I’m in the early stages of wedding planning right now and I’m so excited to get married in early 2023. Everything has been going well so far, but I have avoided inviting people to join my wedding party because I don’t know what to do about this certain situation.
A little background: my best friend of over 20 years and I have been talking about her as my bridesmaid since we were children, but now that this moment has arrived and the circumstances have changed, I am changing my mind. At the time when I was with my partner, my childhood friend left the country, and I also became incredibly close to FH’s sister (I already consider her my sister).
From a logistical point of view, I think it would make more sense for my future SIL to be my maid of honor since we are so close and she is nearby, the more she will be my SIL after all is said and done. I also don’t want to put unnecessary pressure on my friend if I ask her to commit to being my bridesmaid when she’s in town just for the wedding weekend anyway.
Where I’m stuck is how to broach the subject without ruining our 20-year friendship. Is there a way to kindly share my thoughts or should I just ask my friend outside the country to take on this role and hope for the best?

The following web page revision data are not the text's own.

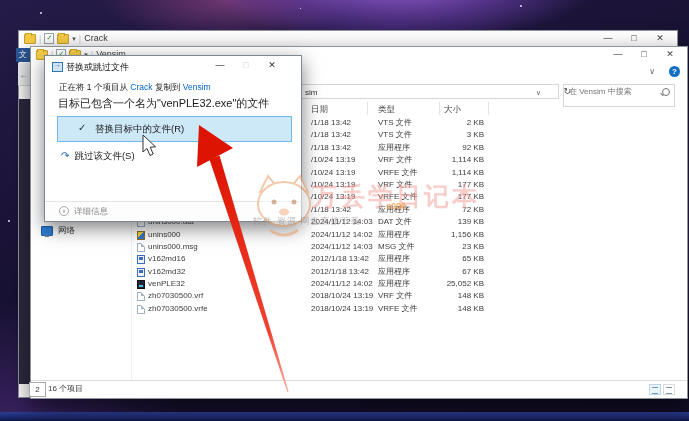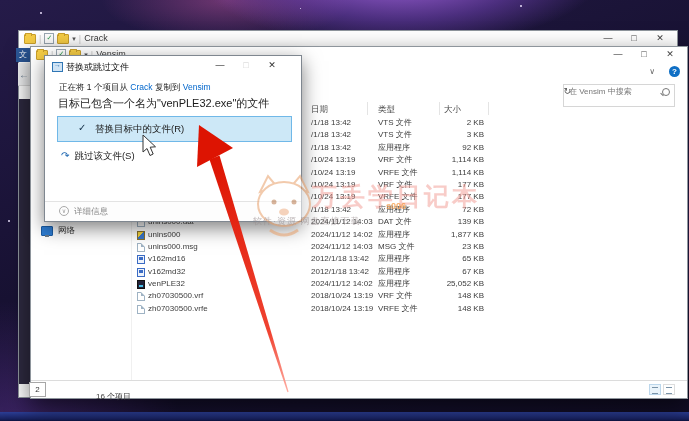--- a/index.html
+++ b/index.html
@@ -181,6 +181,10 @@
   </div>
 
   <div class="addr-row">
+    <div class="addr-box">
+      <span class="addr-text">sim</span>
+      <span class="addr-caret">∨</span>
+    </div>
     <span class="addr-refresh" style="position:absolute;right:116px;top:1px;">↻</span>
     <div class="search-box">
       <span class="search-ph">在 Vensim 中搜索</span>

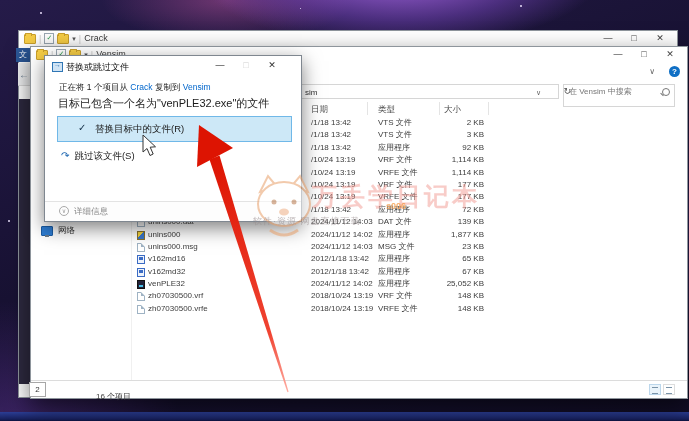--- a/index.html
+++ b/index.html
@@ -266,7 +266,7 @@
         <span class="fname">unins000</span>
         <span class="fdate">2024/11/12 14:02</span>
         <span class="ftype">应用程序</span>
-        <span class="fsize">1,877 KB</span>
+        <span class="fsize">1,156 KB</span>
       </div>
       <div class="frow">
         <span class="fic page"></span>

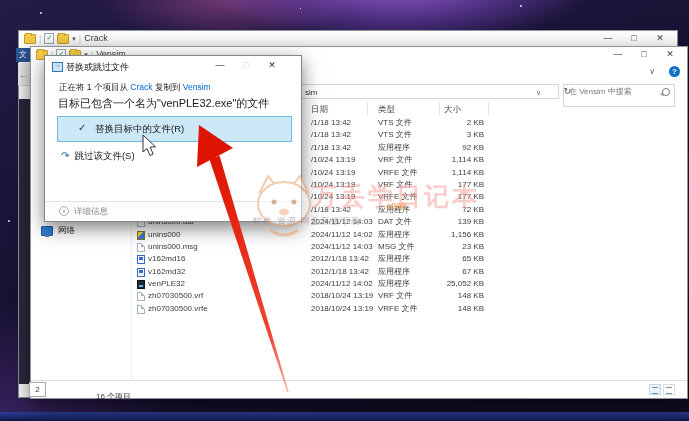--- a/index.html
+++ b/index.html
@@ -72,7 +72,7 @@
   .fsize{position:absolute;left:310px;width:43px;top:0;text-align:right;white-space:nowrap;}
   .statusbar{position:absolute;left:0;right:0;bottom:0;height:17px;border-top:1px solid #dcdcdc;background:#fff;
     font-size:8px;color:#3c3c3c;line-height:16px;}
-  .status-count{position:absolute;left:17px;top:8px;margin-left:48px;}
+  .status-count{position:absolute;left:17px;top:0;}
   .viewbtn{position:absolute;bottom:3px;width:12px;height:11px;box-sizing:border-box;border:1px solid #bcd7ec;background:#eaf4fb;}
   .viewbtn.b1{right:26px;}
   .viewbtn.b2{right:12px;border-color:#ddd;background:#fff;}

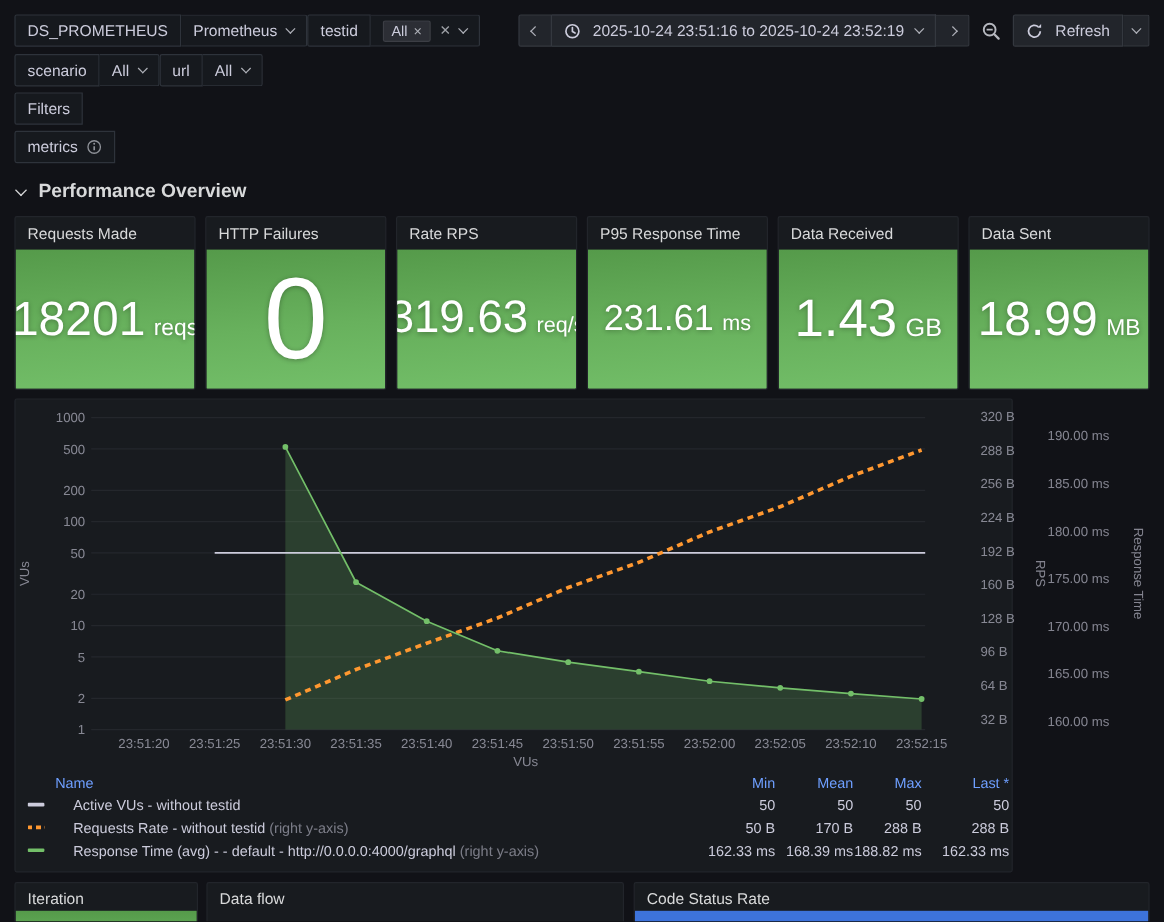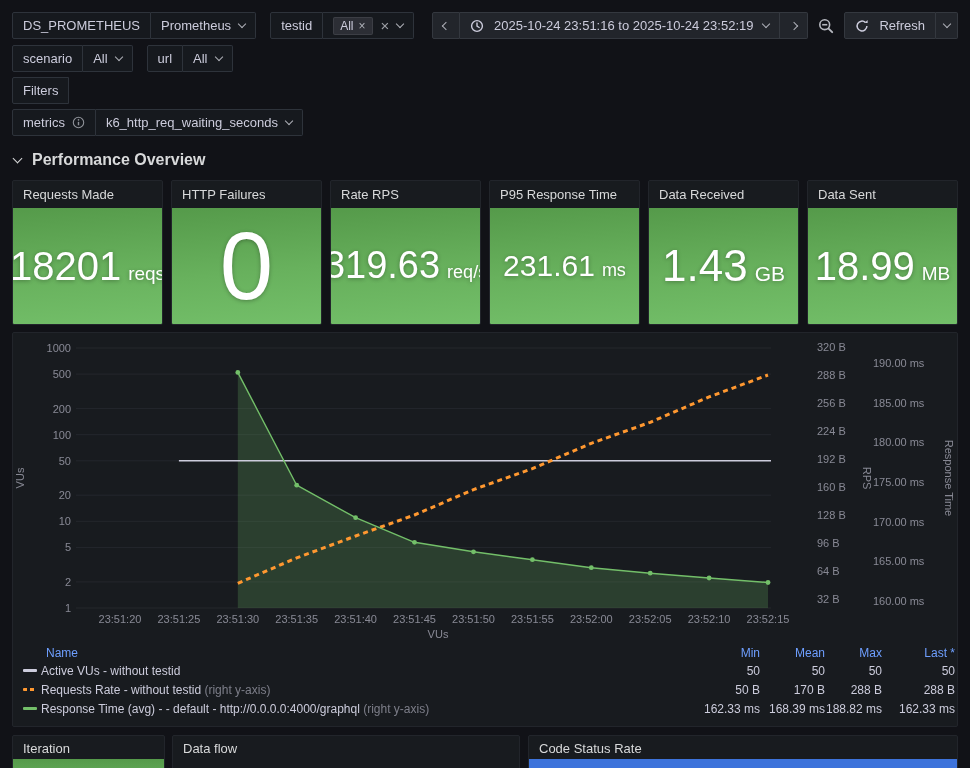--- a/index.html
+++ b/index.html
@@ -10,7 +10,7 @@
   
   .row{position:absolute;left:12px;right:12px;display:flex;align-items:center}
   .right-controls{margin-left:auto;display:flex;align-items:center;gap:8px}
-  .vgroup{display:flex;align-items:stretch;height:27px;margin-right:14px}
+  .vgroup{display:flex;align-items:stretch;height:27px;}
   .vlabel{display:flex;align-items:center;gap:7px;padding:0 10px;background:#16191e;border:1px solid #2e333b;border-radius:2px 0 0 2px;font-size:13px;color:#ccccdc;white-space:nowrap}
   .vvalue{display:flex;align-items:center;gap:8px;padding:0 10px;background:#16191e;border:1px solid #2e333b;border-left:none;border-radius:0 2px 2px 0;font-size:13px;cursor:pointer;white-space:nowrap}
   .chev{display:inline-block;width:6px;height:6px;border-right:1.5px solid #aeb0b8;border-bottom:1.5px solid #aeb0b8;flex:none}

Let me pause and add a thought here… I think the way we organize wedding parties in our culture is a little off. We “ask” people, but we assume that the answer is yes without taking too much into account the budgets, lifestyles and time restrictions of these people, or anything else. Or we decide not to “ask” people because we make assumptions about their availability and opinions. Some of us accidentally get stuck on the idea of the “perfect” wedding party with equal sides for ourselves and our partner. Or we get caught up in the headlines and the labels instead of the general feeling, the connection and the support that are really at the heart of what a wedding party should be.
Basically, I just think that there are a lot of ways to organize a wedding party that can go wrong. So, my first tip is to try not to make sudden assumptions that You should definitely plan to have real conversations with your friends and family. Maybe you’re right, and your best friend doesn’t want to travel for more than a wedding weekend. Maybe you are mistaken, however, and your best friend intends to come to town for all the events and, In any matter, if logistics are the main thing that worries you, it will be much better to give him a chance to get involved in this conversation.

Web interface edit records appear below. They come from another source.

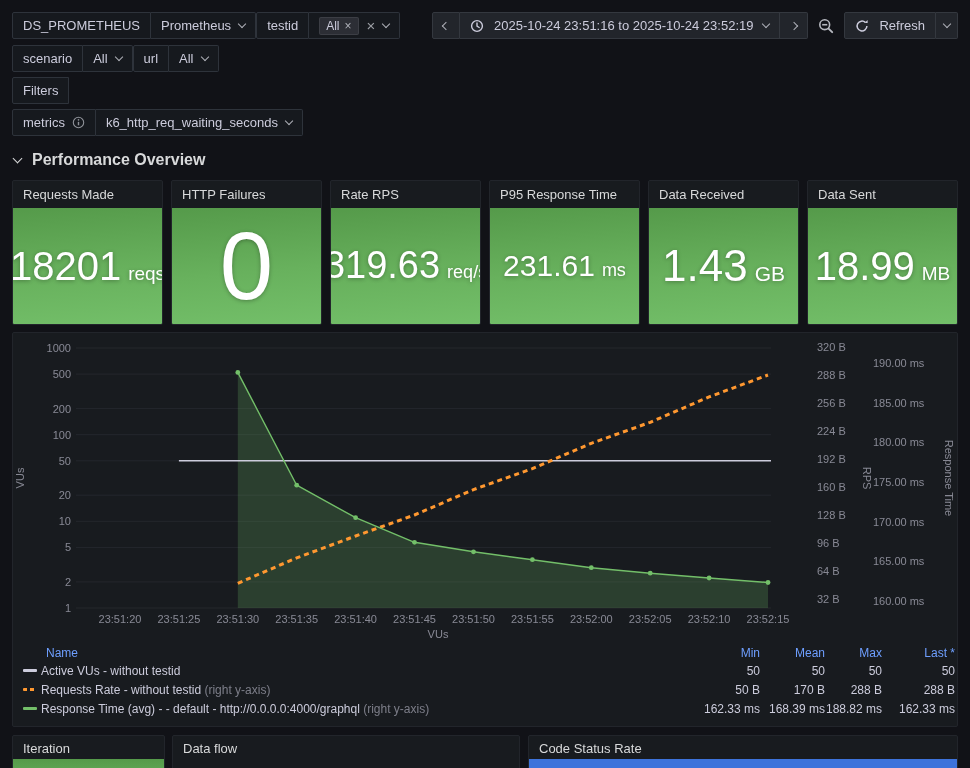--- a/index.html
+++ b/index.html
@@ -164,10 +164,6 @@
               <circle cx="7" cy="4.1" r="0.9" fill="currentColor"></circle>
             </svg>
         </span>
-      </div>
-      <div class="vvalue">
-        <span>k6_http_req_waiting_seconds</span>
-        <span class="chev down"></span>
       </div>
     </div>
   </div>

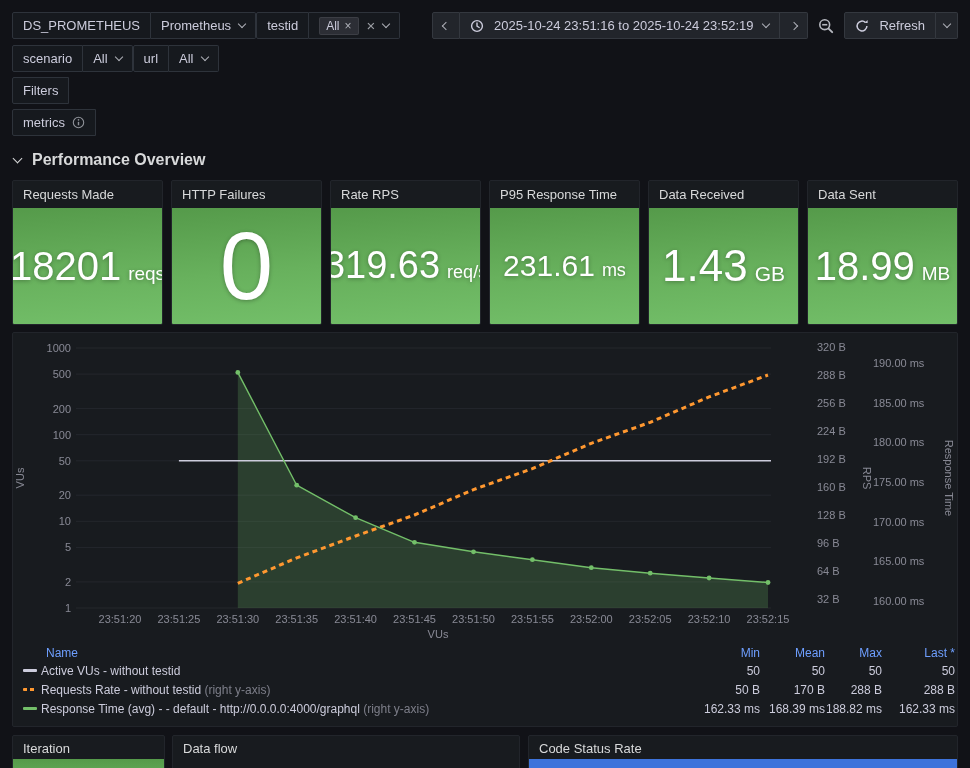--- a/index.html
+++ b/index.html
@@ -46,7 +46,7 @@
   .stat-unit{font-weight:500;margin-left:7px;text-shadow:0 1px 4px rgba(0,0,0,.30)}
 
   
-  .ts-panel{position:absolute;top:332px;left:12px;width:946px;height:395px;background:#181b1f;border:1px solid #22252b;border-radius:2px}
+  .ts-panel{position:absolute;top:332px;left:12px;width:832px;height:395px;background:#181b1f;border:1px solid #22252b;border-radius:2px}
   #ts-svg{position:absolute;top:0;left:0;display:block}
   #ts-svg text.tick{fill:rgba(204,204,220,.62);font-size:11px;font-family:"Liberation Sans",sans-serif}
 

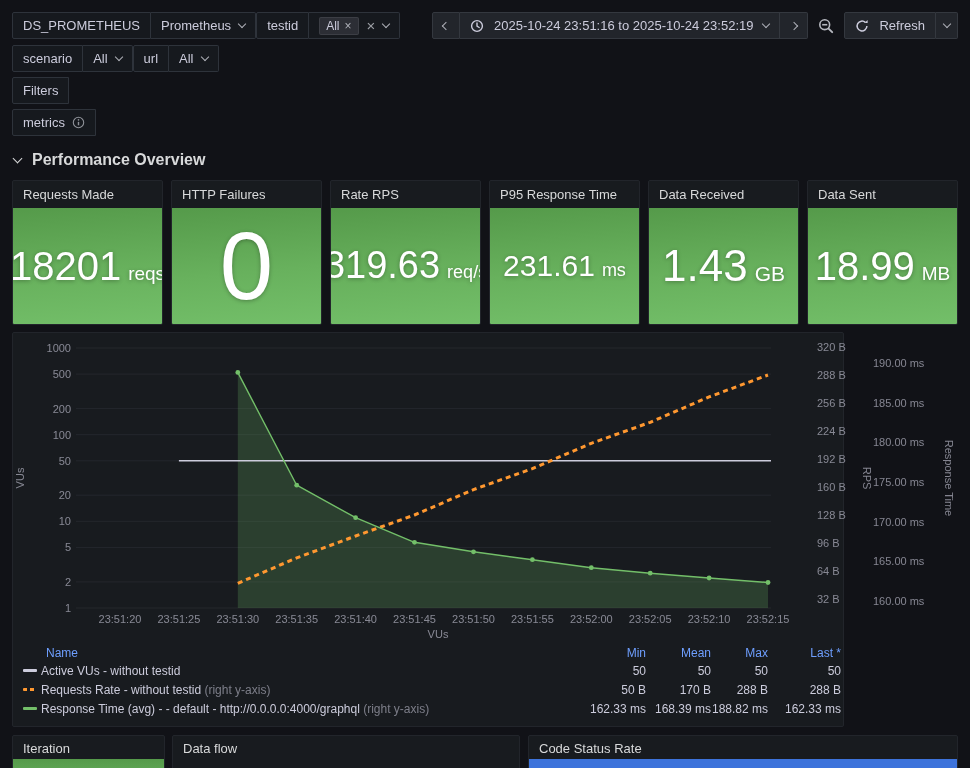--- a/index.html
+++ b/index.html
@@ -57,7 +57,7 @@
   .legend-header span{color:#6e9fff;cursor:pointer;text-align:right}
   .legend-header .name-h{text-align:left;padding-left:23px}
   .cell{text-align:right;color:#ccccdc}
-  .lname{display:flex;align-items:center;gap:4px;color:#ccccdc;cursor:pointer;overflow:hidden;white-space:nowrap}
+  .lname{display:flex;align-items:center;gap:24px;color:#ccccdc;cursor:pointer;overflow:hidden;white-space:nowrap}
   .swatch{width:14px;height:3px;border-radius:1px;flex:none}
   .dim{color:rgba(204,204,220,.55)}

Another thought is that this speaks from experience, you don’t. Twice separated, I was a MOH and shared the title with the bride’s sister?and guess what? It worked wonderfully! That’s why. Although being chosen for the honor of being someone’s MOH is really special, there are also many parts that are not particularly glamorous. It becomes expensive and time consuming to plan all the special events that you want to spoil your best friend with, you have to argue and coordinate the rest of the wedding party, and you are on deck to take over when it comes to planning tasks or emergency’
So, think about having two MOHS: your future SIL will be your local right-wing girl, and your friend (who will come from another country) may be a super useful left-wing girl from afar.
Or, not having MOH that’s what I did. I invited my best friends to attend my wedding party without any person taking this priority role.it it worked very well for me (even though my wedding was small and my pre-wedding events were minimal).